The planning system in France is highly formal and thus the managerial systems of work, authority and power are very easy to find in the system. This is not the case in Denmark as the whole planning process seems to be less formal due to the fact that all the stakeholders must be involved in commending and making decisions in each and every single step taken in the progress of the workers. Instead of following the simpler procedures applied by the French, Danish work is ruled by various strong code of conducts which are enhanced and acquired during training sessions of the employees and also during the apprenticeships. Skilled workers in Denmark also have a very good and significant view of the unions as they see them as the stewards for their survival as well as the fighters of their rights as opposed to the French employees who argue that the trade unions in collaboration with the government work towards exploiting them by giving a lot of work for little pay.

In the management of both micro and small enterprises sectors, the employment by the government in the case of Denmark has these standards and codes being craft- based and not firm-based. This is an indicator that the firm has little or other very limited rights in employment and remuneration of workers. This is a fully pledged duty of the government but still there must be various consultations with the employees and the firm management due to the fact that the way of ruling and execution of duties is informal. Here the information flows easier from one department to another since transparency is exercise and every party is free to ask questions for various clarifications. On the other hand, the management standards of micro and small enterprises in France are firm based where the firm will perform its duties independently after which the laws under the government may approve or disapprove the decisions. To some extent, we can conclude that the rights of the workers in both Denmark and France are somehow limited although in Denmark they are a bit simpler than those of the French employees.

In Denmark still, the larger firms are accredited with higher collective bargaining agreements as opposed to small enterprises.

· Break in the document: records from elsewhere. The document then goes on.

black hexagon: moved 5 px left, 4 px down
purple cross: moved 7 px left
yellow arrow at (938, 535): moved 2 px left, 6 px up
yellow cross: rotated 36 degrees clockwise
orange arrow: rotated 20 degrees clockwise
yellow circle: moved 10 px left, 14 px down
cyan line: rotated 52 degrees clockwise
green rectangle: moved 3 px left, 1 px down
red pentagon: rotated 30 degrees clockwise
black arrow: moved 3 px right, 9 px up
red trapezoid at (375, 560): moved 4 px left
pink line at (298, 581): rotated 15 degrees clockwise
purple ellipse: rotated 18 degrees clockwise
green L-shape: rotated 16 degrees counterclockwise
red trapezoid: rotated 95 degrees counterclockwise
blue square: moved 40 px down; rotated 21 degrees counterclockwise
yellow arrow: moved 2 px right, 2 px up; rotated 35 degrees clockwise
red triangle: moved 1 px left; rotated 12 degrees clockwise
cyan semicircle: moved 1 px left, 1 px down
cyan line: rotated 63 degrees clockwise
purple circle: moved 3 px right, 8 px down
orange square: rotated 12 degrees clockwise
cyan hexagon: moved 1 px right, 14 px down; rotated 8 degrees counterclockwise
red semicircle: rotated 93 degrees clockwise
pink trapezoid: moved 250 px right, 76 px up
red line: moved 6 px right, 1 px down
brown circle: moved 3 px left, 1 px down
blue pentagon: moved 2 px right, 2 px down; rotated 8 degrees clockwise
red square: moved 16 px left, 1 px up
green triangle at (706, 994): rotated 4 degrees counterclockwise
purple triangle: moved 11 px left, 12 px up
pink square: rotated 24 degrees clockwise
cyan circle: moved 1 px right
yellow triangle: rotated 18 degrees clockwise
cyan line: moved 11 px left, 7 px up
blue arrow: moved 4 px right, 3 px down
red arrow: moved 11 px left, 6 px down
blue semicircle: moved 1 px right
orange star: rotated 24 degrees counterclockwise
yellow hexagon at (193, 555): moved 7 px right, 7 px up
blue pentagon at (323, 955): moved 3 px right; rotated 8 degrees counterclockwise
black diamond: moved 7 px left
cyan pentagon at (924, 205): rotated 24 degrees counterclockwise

According the way of ruling and recognition the Danish mostly emphasize the size of the business before distribution of the bargaining power. This simply means that SMEs have very little collective bargaining agreement powers as compared to larger firms. Contrary in the French nation, there are no boundaries or any jurisdiction in the rights and bargaining powers of the employees, may it be from the small enterprises or the larger firms. All the employees are taken as equal and in possession of very little rights. No matter the size or the sector a firm is in, for the French government and remuneration department these are just but equal in terms of employee treatment.

In conclusion, it is evident that the system of the workplace representation applied in whichever institution is of great importance and lead to either success or failure of the entire enterprise. Employees are the most important people in every organization and they should be treated with a lot of respect and should not be exploited in whichever way. In Denmark there has been a tradition of the trade unions representing the rights of the workers to the government and this has helped the employees improve in their standards due to this kind of unity as opposed to the French system where even after they form organizations to fight for their rights, they still feel neglected as the government doesn’t give them time to express their needs. No matter the type of employees the government has, there should be recognition as what they do cannot be compared to other activities. A motivated employee will always commit themselves towards achieving the company goals and objectives. Actually they are the determinant factors of either the success or failure of any thriving organization.